12. Federal Trade Commission — Public Affairs contact Peter Kaplan
Challenge: The FTC is an independent federal agency with a unique dual mission to both protect consumers and promote competition. The FTC is responsible for protecting consumers by stopping unfair, deceptive or fraudulent practices in the marketplace, including privacy and security abuses. Identity theft has had a major impact on consumers and the FTC stepped up to that challenge.
Award Winning Effort: It seems like regardless of who is president or what the state of the economy is, the FTC stays focused on its mission of consumer protection and in particular, going after companies that don't protect their customers' information. The FTC doesn't seem to need new laws or more money, it just keeps fighting for its customers.

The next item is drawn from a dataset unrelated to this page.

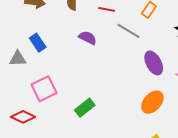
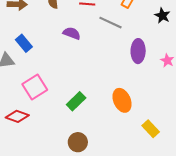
purple ellipse: (154, 63) -> (138, 51), turned 35
orange ellipse: (152, 102) -> (122, 100), moved, turned -60

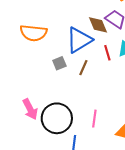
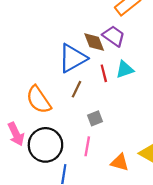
orange semicircle: (33, 33) -> (39, 100), moved, turned 48
gray square: (59, 63) -> (95, 118), moved

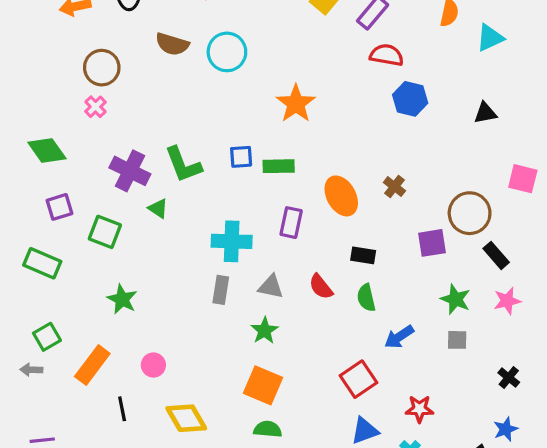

The most recent example was the FTC's enforcement action against TRENDNet. The FTC's complaint alleges that TRENDNet marketed its cameras for uses ranging from baby monitoring to home security and that TRENDNet told customers that its products were "secure." In fact, however, the devices were compromised by a hacker who posted links on the Internet to live feeds of over 700 cameras. Additionally, TRENDNet stored and transmitted user credentials in clear unencrypted text.
Under the terms of its settlement with the FTC, TRENDnet is prohibited from misrepresenting the security of its cameras or the security, privacy, confidentiality, or integrity of the information that its cameras or devices transmit. The company must also establish a comprehensive security program and notify customers about security issues with the cameras and must provide a software update to customers to address security issues.
13. DHS ICE Social Engineering Training Effort — Alex Ruiz DHS
Challenge: Like most organizations, the Immigration and Customs Enforcement agency continued to see users impacted by social engineering attacks through targeted fraudulent emails, often call spear phishing. The challenge was to develop user awareness education and training that would cause real changes in behavior, leading to measurable increases in security.
Award-winning effort: Alex Ruis lead the Immigration and Customs Enforcement (ICE) Social Engineering Training (ISET) Program to provide evaluation and improvement of the operational security posture of ICE personnel. The ISET evaluations assist ICE in understanding the exposure to social engineering threat vectors by evaluating ICE personnel's ability to identify a social engineering attack and report the incident once it has been identified. The ISET team developed a multiphase approach to ensure awareness of social engineering, phishing, and the importance of safeguarding Personally Identifiable Information (PII).